From the time of their being diagnosed to the start of therapy I had coped well, or what I considered to be ‘well’ under the circumstances. I knew that the boys were autistic because I had done something wrong, although I wasn’t quite sure what that was either. I had determined, if not to ‘make amends,’ at least to adopt a positive stance to our change of circumstances. I had told the people who needed to be told. We ‘regrouped’ at home and intensified our learning. I put what I learned into practice in an amateur manner, confident that soon, experts would intervene to put us on the right track.

Therapy commenced, an intensive programme for both the boys, individually. I watched and waited. There are few things as frustrating for a parent as having to watch [and pay] for 50 minutes of speech therapy where your child refuses to utter a syllable. I waited to see what would happen, what was the magic key to force him to speak? Sometimes I could do it at home, sometimes I couldn’t but the difference between the two, were beyond me, a mystery. The experts would know. They would teach me, I would learn.

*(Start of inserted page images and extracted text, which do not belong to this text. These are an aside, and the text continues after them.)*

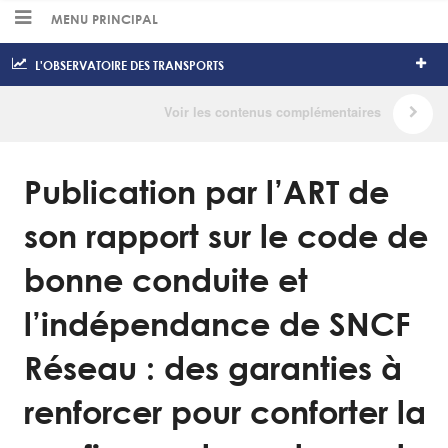
MENU PRINCIPAL
L'OBSERVATOIRE DES TRANSPORTS
Publication par l’ART de
son rapport sur le code de
bonne conduite et
l’indépendance de SNCF
Réseau : des garanties à
renforcer pour conforter la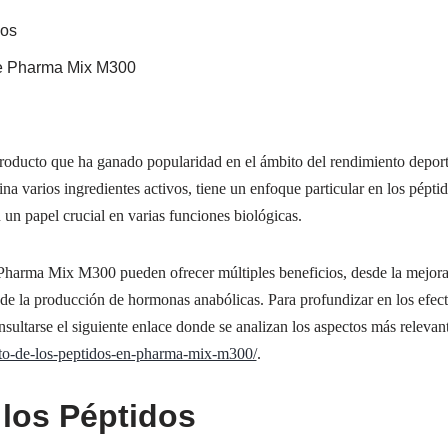
dos
de Pharma Mix M300
ducto que ha ganado popularidad en el ámbito del rendimiento deportiv
a varios ingredientes activos, tiene un enfoque particular en los pépti
un papel crucial en varias funciones biológicas.
Pharma Mix M300 pueden ofrecer múltiples beneficios, desde la mejora
de la producción de hormonas anabólicas. Para profundizar en los efect
sultarse el siguiente enlace donde se analizan los aspectos más relevant
ecto-de-los-peptidos-en-pharma-mix-m300/
.
 los Péptidos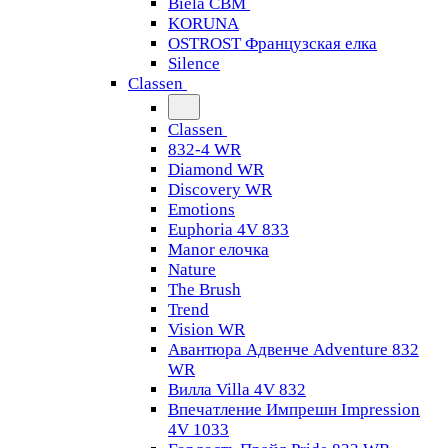
Biela CBM
KORUNA
OSTROST Французская елка
Silence
Classen
Classen
832-4 WR
Diamond WR
Discovery WR
Emotions
Euphoria 4V 833
Manor елочка
Nature
The Brush
Trend
Vision WR
Авантюра Адвенче Adventure 832
WR
Вилла Villa 4V 832
Впечатление Импрешн Impression
4V 1033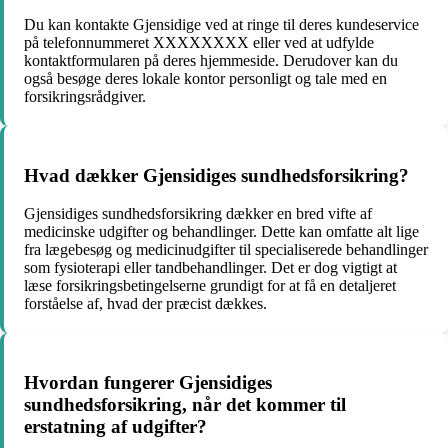
Du kan kontakte Gjensidige ved at ringe til deres kundeservice
på telefonnummeret XXXXXXXX eller ved at udfylde
kontaktformularen på deres hjemmeside. Derudover kan du
også besøge deres lokale kontor personligt og tale med en
forsikringsrådgiver.
Hvad dækker Gjensidiges sundhedsforsikring?
Gjensidiges sundhedsforsikring dækker en bred vifte af
medicinske udgifter og behandlinger. Dette kan omfatte alt lige
fra lægebesøg og medicinudgifter til specialiserede behandlinger
som fysioterapi eller tandbehandlinger. Det er dog vigtigt at
læse forsikringsbetingelserne grundigt for at få en detaljeret
forståelse af, hvad der præcist dækkes.
Hvordan fungerer Gjensidiges
sundhedsforsikring, når det kommer til
erstatning af udgifter?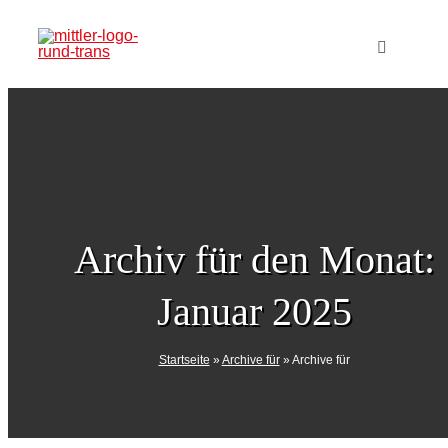
Zum
Inhalt
Toggle
Navigatio
springen
Home
Verlag
Produkte
Archiv für den Monat:
Januar 2025
Veranstal
Sikorsky begins
Startseite
»
Archive für
»
Archive für
Mediadat
Black Hawk ground
runs with T901
Abo
Improved Turbine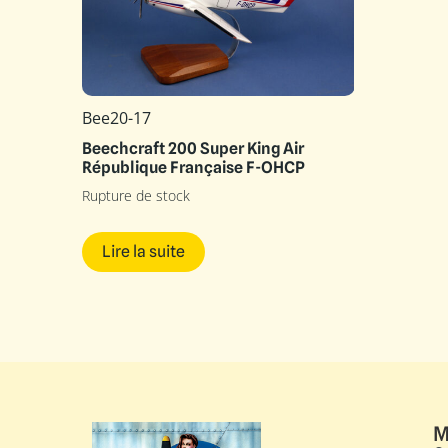
Bee20-17
Beechcraft 200 Super King Air
République Française F-OHCP
Rupture de stock
Lire la suite
M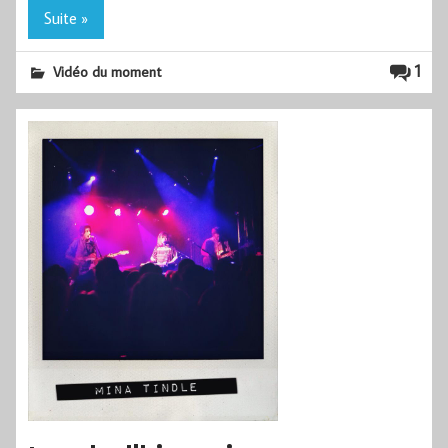
Suite »
1
Vidéo du moment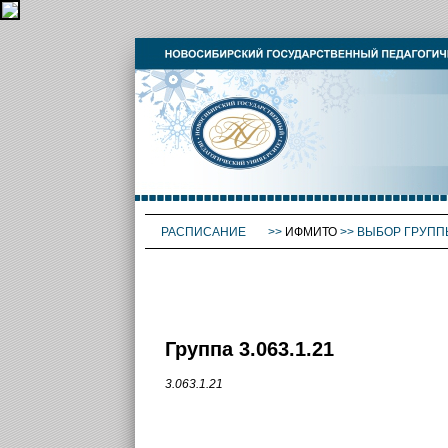
РАСПИСАНИЕ
>>
ИФМИТО
>>
ВЫБОР ГРУПП
Группа 3.063.1.21
3.063.1.21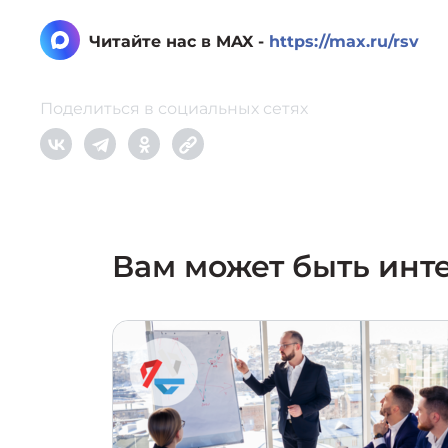
Читайте нас в MAX -
https://max.ru/rsv
Поделиться в социальных сетях
Вам может быть инт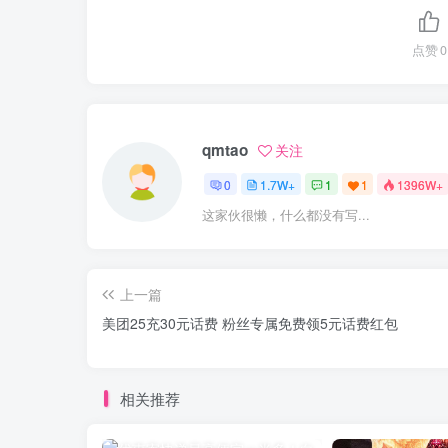
点赞
0
qmtao
关注
0
1.7W+
1
1
1396W+
这家伙很懒，什么都没有写...
上一篇
美团25充30元话费 粉丝专属免费领5元话费红包
相关推荐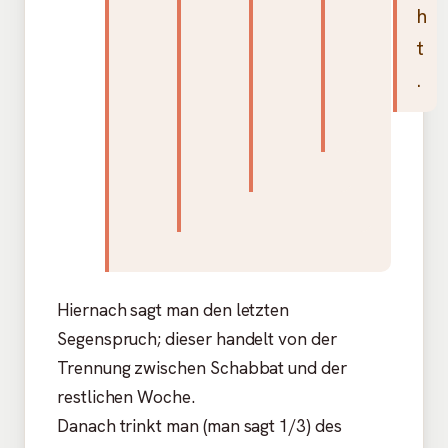
h
t
.
Hiernach sagt man den letzten
Segenspruch; dieser handelt von der
Trennung zwischen Schabbat und der
restlichen Woche.
Danach trinkt man (man sagt 1/3) des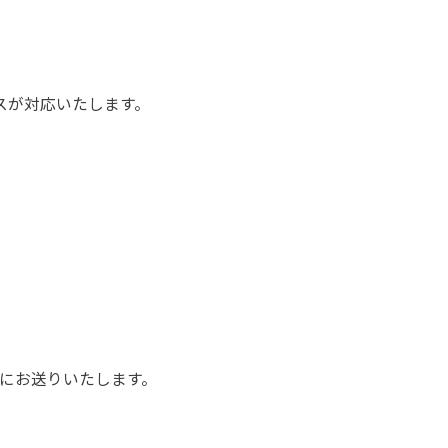
スが対応いたします。
。
にお送りいたします。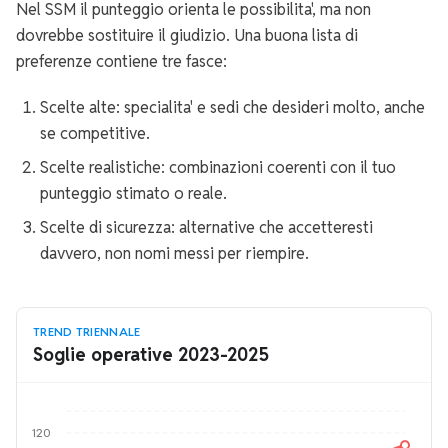
Nel SSM il punteggio orienta le possibilita', ma non
dovrebbe sostituire il giudizio. Una buona lista di
preferenze contiene tre fasce:
Scelte alte: specialita' e sedi che desideri molto, anche
se competitive.
Scelte realistiche: combinazioni coerenti con il tuo
punteggio stimato o reale.
Scelte di sicurezza: alternative che accetteresti
davvero, non nomi messi per riempire.
TREND TRIENNALE
Soglie operative 2023-2025
120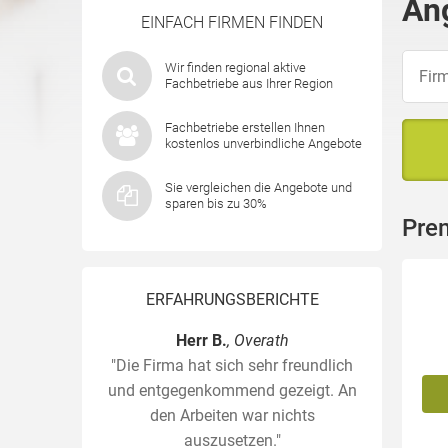
An
EINFACH FIRMEN FINDEN
Wir finden regional aktive
Fachbetriebe aus Ihrer Region
Fachbetriebe erstellen Ihnen
kostenlos unverbindliche Angebote
Sie vergleichen die Angebote und
sparen bis zu 30%
Pre
ERFAHRUNGSBERICHTE
Herr B.
, Overath
"Die Firma hat sich sehr freundlich
und entgegenkommend gezeigt. An
den Arbeiten war nichts
auszusetzen."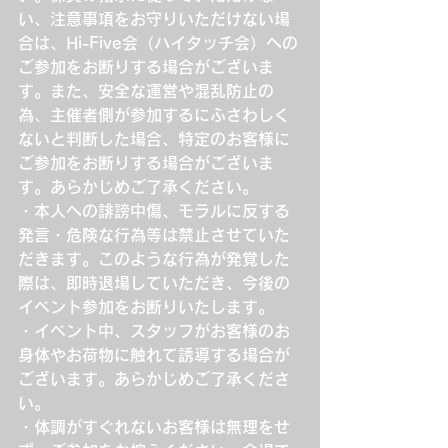
い、注意事項をお守りいただけない場
合は、Hi-Five会（ハイタッチ会）への
ご参加をお断りする場合がございま
す。また、安全な運営や混乱防止の
為、主催者側が参加するにふさわしく
ないと判断した場合、特定のお客様に
ご参加をお断りする場合がございま
す。あらかじめご了承ください。
・本人への誹謗中傷、モラルに反する
発言・危険な行為等は禁止させていた
だきます。このような行為が発覚した
際は、即時退場していただき、今後の
イベント参加をお断りいたします。
・イベント中、スタッフがお客様のお
身体やお荷物に触れて誘導する場合が
ございます。あらかじめご了承くださ
い。
・体調がすぐれないお客様は無理をせ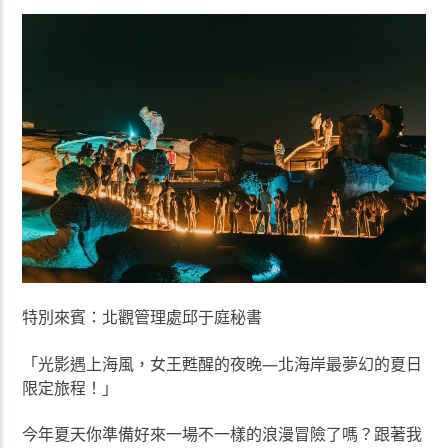
特別來賓：北觀管理處邱于庭秘書
「光影遇上海風，女王甦醒的夜晚—北海岸最夢幻的夏日
限定旅程！」
今年夏天你準備好來一場不一樣的浪漫冒險了嗎？跟著我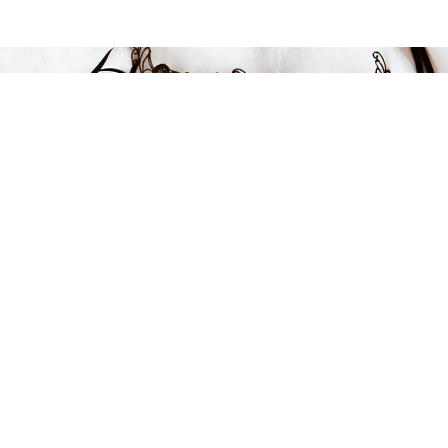
Endast 7 kvar i lager
199 kr
LÄGG I VARUKORGEN
FÅ INSPIRATION &
ERBJUDANDEN!
Anmäl dig till vårt nyhetsbrev och var först med att få information
om alla nyheter, inspiration och härliga erbjudanden!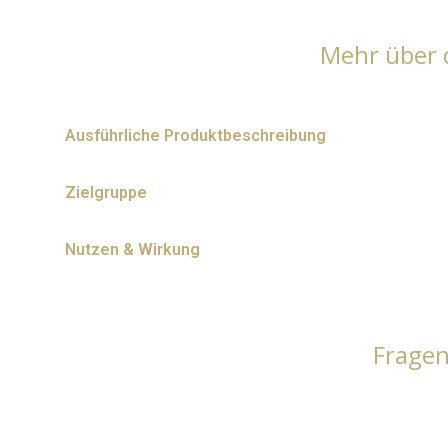
Mehr über 
Ausführliche Produktbeschreibung
Zielgruppe
Nutzen & Wirkung
Frage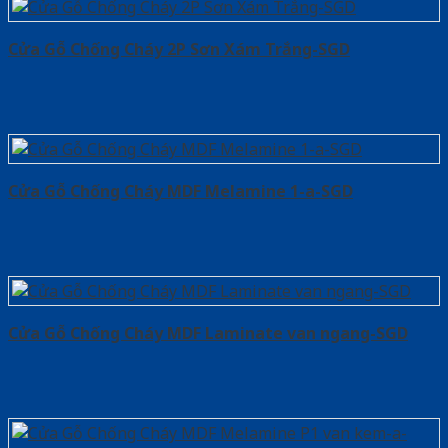
Cửa Gỗ Chống Cháy 2P Sơn Xám Trắng-SGD
Cửa Gỗ Chống Cháy MDF Melamine 1-a-SGD
Cửa Gỗ Chống Cháy MDF Laminate van ngang-SGD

After a few of these sessions where the therapist debriefs the parent on conclusion, I asked what we should be doing at home. I was advised that homework would be very helpful. For that week we should perhaps go to the park. As he climbed up the ladder I should chant ‘up, up, up’ and ‘down, down, down’ on the other side. Additionally, a Nursery Rhyme [I forget which one now] would be of great benefit.

It was one of the few times that I burst into tears in front of a professional. The shock was profound, I was bereft. That was it? Did she think I had kept my son in a cardboard box under the stairs for the previous three and a half years? There were no magic tricks.

I turned away from my son so that he would not see me weep and attempted to compose myself, straighten my limp upper lip. If I’m honest, I don’t really know what I was expecting from the experts? I was so sure that I was missing something, that there was something else I should be doing or should stop doing, as if everybody else in the world ‘knew’ but that it was a secret that I was not party too.

I’d like to tell you that he ran to my arms for a hug, to wipe away my tears and said “I love you mum,” something uplifting, funny or tender but I can’t tell a blatant lie.

I only had to wait another four years for him to say those words.